Deutsch hat den Ruf einer Sprache, die nicht leicht zu erlernen ist. Doch warum empfinden viele Deutschlernende das so? In der Regel lernen Menschen eine Fremdsprache leichter, wenn sie in Lautsystem und Struktur ihrer L1 oder einer anderen Sprache ähnelt, die sie bereits beherrschen. Das Deutsche jedoch weist einige Charakteristika auf, die nicht so häufig sind in der Welt der Sprachen. Ein Blick auf die deutsche Grammatik und ein paar ihrer Besonderheiten.

Auf die Frage, was am Deutschen besonders schwierig ist, antworten die meisten Deutschlernenden spontan: die Artikel. Deutschlehrende haben für sie meist nur den Tipp, bei Substantiven den Artikel immer mitzulernen. Denn mit Logik kann die deutsche Sprache hier leider nicht dienen. Das Genus eines Substantivs entspricht nicht unbedingt dem realen Geschlecht, und auch die Endung der Wörter sagt nichts darüber aus. In vielen Sprachen ist das anders. Meist beschränkt man sich auf Maskulin und Feminin. Oder gebraucht einfach gar keine Artikel.

Aber Artikel sind nicht die einzige Wortart, die andere Sprachen häufig nicht benutzen. Auch die Personalpronomen sind oft nicht zwingend notwendig. Zum Beispiel im Spanischen oder Italienischen, wo die Form des Verbs schon für eine eindeutige Aussage reicht. Das Deutsche dagegen kommt nicht ohne ein Personalpronomen aus, wo ein entsprechendes Substantiv fehlt.

Deutsche Grammatik: warten aufs Verb

Die zweite häufig genannte Herausforderung der deutschen Sprache ist die Stellung des Verbs im Nebensatz. Man könnte sagen, für Deutsch braucht man einen großen Arbeitsspeicher. Denn bei einem langen Nebensatz muss alles, was vor dem Verb steht, so lange im Kopf behalten werden, bis das Verb endlich Klarheit hinsichtlich der Bedeutung schafft.

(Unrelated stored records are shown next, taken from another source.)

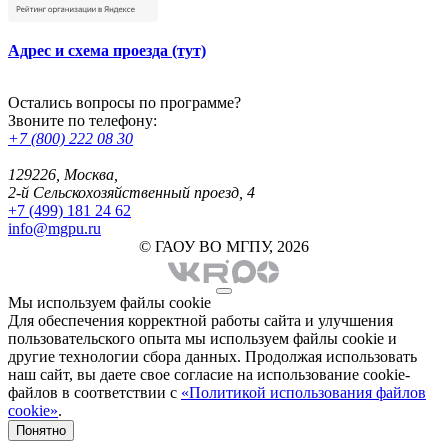
Адрес и схема проезда (тут)
Остались вопросы по программе?
Звоните по телефону:
+7 (800) 222 08 30
129226, Москва,
2-й Сельскохозяйственный проезд, 4
+7 (499) 181 24 62
info@mgpu.ru
© ГАОУ ВО МГПУ, 2026
Мы используем файлы cookie
Для обеспечения корректной работы сайта и улучшения
пользовательского опыта мы используем файлы cookie и
другие технологии сбора данных. Продолжая использовать
наш сайт, вы даете свое согласие на использование cookie-
файлов в соответствии с
«Политикой использования файлов
cookie»
.
Понятно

Das lange Warten gilt nicht nur für den Nebensatz, denn im Deutschen sind die Zeitformen meistens zusammengesetzt. Eigentlich haben wir nur zwei eindeutige Formen: Präsens und Präteritum. Das bedeutet für die zusammengesetzten Zeitformen: Die Aussagen werden auch erst mit Ende des Satzes klar (Ich habe gestern lang … gearbeitet) . Überhaupt tendiert der deutsche Satzbau dazu, das Wichtige in den hinteren Teil des Satzes zu verlegen.

Zwar gibt es für die Position des flektierten Verbteils im Satz nicht so viele Varianten, dafür dürfen die anderen Satzglieder relativ frei verschoben werden. Eine eindeutige Struktur fehlt vielen Lernenden. Dafür ist das Deutsche streng, was die Wortgruppen betrifft. Das deklinierte Adjektiv etwa muss seinen Platz immer vor dem dazugehörigen Substantiv finden. Für viele Deutschlernende ist das sehr ungewohnt, weil sie die umgekehrte Reihenfolge viel logischer finden.

Verwirrend ist manchmal auch die deutsche Wortbildung. Je nach Vorsilbe ändert ein Wort plötzlich seine Bedeutung. Und diese hat in vielen Fällen nichts mehr mit dem zweiten Wortteil zu tun. Ein konkretes Beispiel aus der Praxis: Die Wörter Einfall und Durchfall lassen sich mithilfe des Verbs fallen noch einem Erklärungsmuster zuordnen (eine Idee fällt in den Kopf hinein, Nahrung fällt durch den Darm hindurch). Beim Wort Beifall versagt dieser Erklärungsansatz allerdings kläglich.

Gerade für Lehrende mit Deutsch als Muttersprache ist es gut, sich Besonderheiten der deutschen Grammatik immer mal wieder bewusst zu machen. So vergisst man nicht, vor welche Herausforderungen das Deutsche viele Lernende stellt.